Dataset entries:
--- START ---

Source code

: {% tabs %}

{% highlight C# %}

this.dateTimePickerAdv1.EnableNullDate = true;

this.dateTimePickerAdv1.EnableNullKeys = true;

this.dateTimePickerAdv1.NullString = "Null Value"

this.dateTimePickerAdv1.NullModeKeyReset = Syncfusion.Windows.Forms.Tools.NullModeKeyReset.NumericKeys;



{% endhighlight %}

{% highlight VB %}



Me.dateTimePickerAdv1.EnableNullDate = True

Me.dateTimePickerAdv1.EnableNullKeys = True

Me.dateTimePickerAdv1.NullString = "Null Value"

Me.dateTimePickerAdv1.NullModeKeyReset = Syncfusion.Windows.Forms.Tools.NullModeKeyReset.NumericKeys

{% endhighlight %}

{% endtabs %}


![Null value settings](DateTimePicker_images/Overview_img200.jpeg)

--- END ---

Task brief: How many lines of the listing contain the string "Windows"? Treat case as significant, and reply with the number only.

Output of the exercise: 2